‘Ik zit in een heel ouderwetse kamer in een oud huis, waar schilderijen hangen van de hand van de moeder van mijn gastvrouw. Haar vader was uitgever, er staan duizenden boeken. Als ik naar rechts kijk zie ik de Käserei, een grote stal waar kaas wordt gemaakt, een oude tractor, als ik opsta alleen maar weilanden en bossen.”
In Hofgut Missen, in Zuid-Duitsland, niet ver van het Bodenmeer, brengt Cees Nooteboom (86) al jaren de wintermaanden door. Nu bleef hij er wat langer vanwege het virus en ziekenhuisbezoek. Zijn recente dichtbundel Afscheid. Gedicht uit de tijd van het virus rondde hij er af. Beelden van de oorlog, verdwijnen, verdwalen, verder trekken, de tijd, de dood, dromen, ‘lessen in afwezigheid’ en ‘steeds minder wereld’ – het zijn terugkerende elementen in zijn werk. Op het omslag van Afscheid een steen met twee oren die ook in het gedicht terugkomt:
Op een CD van György Kurtág zag ik een steen
met twee oren. Ze staan niet opzij maar als reliëf
tegenover elkaar. In het midden een leeg vlak.
Oud ziet het er uit, maar op
de heldere foto geen enkele verklaring. Luistert
de steen, hoort hij mij als ik vraag wat hij betekent?
Nooteboom: „Die CD moet ik ergens hebben, maar als je overal woont is er altijd van alles weg. Mijn vriend Reinbert de Leeuw was dol op Kurtág, net als ik, het is een enorm intrigerend beeld. Horen die oren elkaar?”

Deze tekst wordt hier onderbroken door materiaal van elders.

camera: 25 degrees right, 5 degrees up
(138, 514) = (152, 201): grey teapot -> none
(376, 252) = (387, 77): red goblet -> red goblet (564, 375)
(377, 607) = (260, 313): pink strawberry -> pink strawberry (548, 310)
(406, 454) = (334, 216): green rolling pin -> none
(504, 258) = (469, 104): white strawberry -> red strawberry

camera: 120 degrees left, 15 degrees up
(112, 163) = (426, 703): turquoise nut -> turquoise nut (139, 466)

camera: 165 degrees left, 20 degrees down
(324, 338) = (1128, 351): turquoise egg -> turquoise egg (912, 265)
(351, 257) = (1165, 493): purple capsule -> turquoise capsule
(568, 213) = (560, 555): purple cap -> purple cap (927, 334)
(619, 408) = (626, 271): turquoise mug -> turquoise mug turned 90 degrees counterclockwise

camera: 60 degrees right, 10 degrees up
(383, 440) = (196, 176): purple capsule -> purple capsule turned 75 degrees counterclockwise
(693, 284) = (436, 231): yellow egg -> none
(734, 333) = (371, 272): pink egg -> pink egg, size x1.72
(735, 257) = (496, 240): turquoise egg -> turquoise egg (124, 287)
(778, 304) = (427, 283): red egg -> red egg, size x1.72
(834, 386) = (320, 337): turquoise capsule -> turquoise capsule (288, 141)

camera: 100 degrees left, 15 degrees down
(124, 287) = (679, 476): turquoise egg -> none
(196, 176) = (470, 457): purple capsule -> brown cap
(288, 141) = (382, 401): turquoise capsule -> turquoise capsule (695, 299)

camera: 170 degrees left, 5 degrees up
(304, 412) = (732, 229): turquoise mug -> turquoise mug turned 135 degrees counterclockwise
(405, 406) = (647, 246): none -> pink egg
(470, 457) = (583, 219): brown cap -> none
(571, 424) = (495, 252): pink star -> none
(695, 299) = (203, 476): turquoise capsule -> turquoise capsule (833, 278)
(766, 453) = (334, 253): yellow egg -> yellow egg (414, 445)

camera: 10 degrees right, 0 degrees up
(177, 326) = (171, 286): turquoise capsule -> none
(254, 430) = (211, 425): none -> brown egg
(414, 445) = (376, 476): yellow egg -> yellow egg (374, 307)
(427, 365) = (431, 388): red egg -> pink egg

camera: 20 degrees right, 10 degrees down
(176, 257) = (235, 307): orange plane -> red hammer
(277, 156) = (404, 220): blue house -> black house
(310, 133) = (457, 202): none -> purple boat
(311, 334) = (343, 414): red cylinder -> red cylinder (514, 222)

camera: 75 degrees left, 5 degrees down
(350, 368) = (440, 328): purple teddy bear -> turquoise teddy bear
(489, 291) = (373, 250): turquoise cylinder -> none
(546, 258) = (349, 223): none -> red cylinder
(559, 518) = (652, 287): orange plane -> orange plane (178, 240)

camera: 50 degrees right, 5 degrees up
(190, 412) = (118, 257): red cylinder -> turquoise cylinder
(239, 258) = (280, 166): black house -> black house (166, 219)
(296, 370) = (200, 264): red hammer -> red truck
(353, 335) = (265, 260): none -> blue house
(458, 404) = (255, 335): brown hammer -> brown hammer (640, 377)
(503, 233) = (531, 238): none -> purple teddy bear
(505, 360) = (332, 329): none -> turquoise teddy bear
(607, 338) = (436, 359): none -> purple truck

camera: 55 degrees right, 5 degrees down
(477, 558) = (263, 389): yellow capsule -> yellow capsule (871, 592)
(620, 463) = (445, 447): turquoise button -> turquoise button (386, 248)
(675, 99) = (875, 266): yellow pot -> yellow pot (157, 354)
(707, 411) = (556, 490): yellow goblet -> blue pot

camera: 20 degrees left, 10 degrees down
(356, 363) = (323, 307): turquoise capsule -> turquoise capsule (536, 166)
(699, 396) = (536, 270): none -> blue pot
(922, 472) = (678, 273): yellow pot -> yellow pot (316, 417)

Vorige zomer begon hij aan het gedicht, in zijn huis op Menorca. Er komt een vijgenboom voorbij, ‘duizendjarige stenen van de muur’, ‘ganzen van de buren’ en natuurlijk de cactussen, zijn ‘vrienden’ die ‘geen monden’ hebben maar ‘punten en hoekige armen’, ‘hun namen zijn vreemd en welluidend, hun vormen gekarteld’. We kennen Nootebooms liefde voor zijn mediterrane tuin onder andere uit 533. Een dagenboek (2016). „In het begin wist ik niet waar ik met dat gedicht heen ging, maar ik had de omgeving van die tuin. De palmen heb ik er zelf geplant, 50 jaar geleden. Op mijn reizen door Latijns-Amerika zag ik altijd die cactusachtigen. Toen ben ik met planten begonnen, ik heb een paar eigenaardige cactussen. Die mis ik nu echt.”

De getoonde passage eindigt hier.